Instacart and Whole Foods workers strike amid coronavirus outbreak

The world has become increasingly reliant on grocery store employees and delivery persons, but it’s now coming to light that those essential workers are barely able to protect themselves from COVID-19 and often do not have contingencies like paid leave in place. The Instacart workers delivering groceries so others can stay at home, walked off the job on Monday, demanding basic protective gear like hand sanitizer and paid leave and Whole Foods workers staged a “sick out” demanding much of the same.

On Monday, March 30, Instacart workers walked off their jobs, writing in a Medium post that they demand basic protective gear like hand sanitizer, soap, disinfectant wipes, along with paid sick leave, hazard pay, and tip minimums.

“For the past several weeks, Instacart Shoppers and Gig Workers Collective have been urging Instacart to take proper safety precautions. We have been ignored,” Gig Workers Collective wrote in the Medium statement. “Instacart has turned this pandemic into a PR campaign, portraying itself the hero of families that are sheltered-in-place, isolated, or quarantined. Instacart has still not provided essential protections to Shoppers on the front lines that could prevent them from becoming carriers, falling ill themselves, or worse.”

They added that although Instacart recently announced a paid leave program, the company made the qualifications and the deadline nearly impossible for workers to meet.

Whole Foods workers staged a “sick in” on Tuesday, March 31, 2020, walking off the job and demanding paid sick leave, hazard pay, funds to cover the costs of coronavirus testing and treatment, and basic protective equipment in stores like hand sanitizer. Labor movement Whole Worker announced on their campaign page that Amazon — which owns Whole Foods — kept two Whole Foods stores open despite the fact that employees there tested positive for COVID-19 and that Whole Foods bosses even asked employees with accrued PTO to “donate” their paid leave to their sick coworkers, instead of just extending paid leave to all employees.

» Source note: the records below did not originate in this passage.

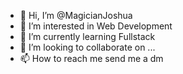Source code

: - 👋 Hi, I’m @MagicianJoshua
- 👀 I’m interested in Web Development
- 🌱 I’m currently learning Fullstack
- 💞️ I’m looking to collaborate on ...
- 📫 How to reach me send me a dm

<!---
MagicianJoshua/MagicianJoshua is a ✨ special ✨ repository because its `README.md` (this file) appears on your GitHub profile.
You can click the Preview link to take a look at your changes.
--->
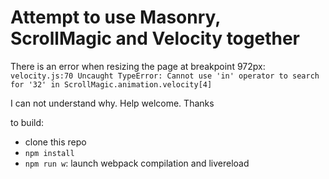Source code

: # Attempt to use Masonry, ScrollMagic and Velocity together

There is an error when resizing the page at breakpoint 972px: 
`velocity.js:70 Uncaught TypeError: Cannot use 'in' operator to search for '32' in ScrollMagic.animation.velocity[4]`

I can not understand why. Help welcome. Thanks

to build: 
- clone this repo 
- `npm install` 
- `npm run w`: launch webpack compilation and livereload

“Whole Foods employees are already getting sick. We must act NOW,” Whole Worker wrote in a statement. “We are working harder than we have ever worked. We are putting our lives at risk. We deserve to have our needs met. Let’s make sure it happens.”

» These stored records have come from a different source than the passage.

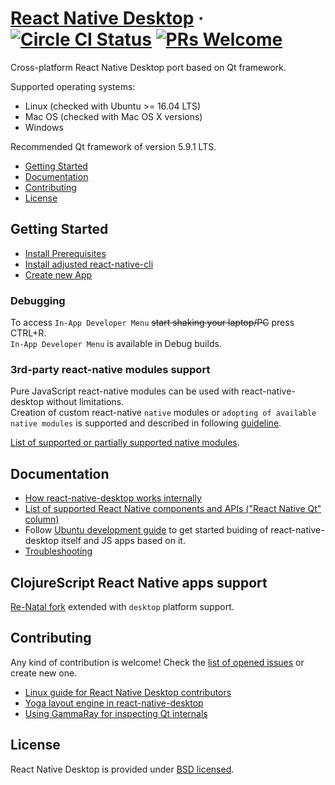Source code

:# [React Native Desktop](https://github.com/status-im/react-native-desktop) &middot; [![Circle CI Status](https://circleci.com/gh/status-im/react-native-desktop.svg?style=shield)](https://circleci.com/gh/status-im/react-native-desktop) [![PRs Welcome](https://img.shields.io/badge/PRs-welcome-brightgreen.svg)](https://github.com/status-im/react-native-desktop/issues)

Cross-platform React Native Desktop port based on Qt framework.

Supported operating systems:
- Linux (checked with Ubuntu >= 16.04 LTS)
- Mac OS (checked with Mac OS X versions)
- Windows

Recommended Qt framework of version 5.9.1 LTS.

- [Getting Started](#getting-started)
- [Documentation](#documentation)
- [Contributing](#contributing)
- [License](#license)

## Getting Started

- [Install Prerequisites](docs/ReactQt/InstallPrerequisites.md)  
- [Install adjusted react-native-cli](docs/ReactQt/InstallUpdatedReactNativeCLI.md)  
- [Create new App](docs/ReactQt/CreateNewApp.md)  


### Debugging

To access `In-App Developer Menu` ~~start shaking your laptop/PC~~ press CTRL+R.  
`In-App Developer Menu` is available in Debug builds.

### 3rd-party react-native modules support
Pure JavaScript react-native modules can be used with react-native-desktop without limitations.  
Creation of custom react-native `native` modules or `adopting of available native modules` is supported and described in following [guideline](docs/ReactQt/NativeModulesSupport.md).  

[List of supported or partially supported native modules](docs/ReactQt/SupportedNativeModulesList.md).

## Documentation

- [How react-native-desktop works internally](docs/ReactQt/HowRNDesktopAppWorks.md)
- [List of supported React Native components and APIs ("React Native Qt" column)](docs/ReactQt/ComponentsSupport.md)
- Follow [Ubuntu development guide](README-ubuntu.md) to get started buiding of react-native-desktop itself and JS apps based on it.
- [Troubleshooting](docs/ReactQt/Troubleshooting.md)

## ClojureScript React Native apps support

[Re-Natal fork](https://github.com/status-im/re-natal.git) extended with `desktop` platform support.

## Contributing

Any kind of contribution is welcome! Check the [list of opened issues](https://github.com/status-im/react-native-desktop/issues) or create new one.

- [Linux guide for React Native Desktop contributors](Development-linux.md)
- [Yoga layout engine in react-native-desktop](YogaLayoutEngine.md)
- [Using GammaRay for inspecting Qt internals](docs/ReactQt/InspectAppWithGammaRay.md)

## License

React Native Desktop is provided under [BSD licensed](./LICENSE).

Relatedly, Whole Foods’ parent company Amazon is also under fire for not taking necessary precautions to protect their warehouse workers from COVID-19. Currently, Amazon workers in 14 warehouses have tested positive for the virus and some Amazon warehouse workers in Staten Island, N.Y. — where several workers have tested positive for COVID-19 — walked off the job yesterday as well, demanding paid leave and a deep cleaning of the warehouse with guaranteed pay while it’s closed.

As for today’s Whole Foods strike, they called upon grocery store workers all over the U.S. to walkout in solidarity with them.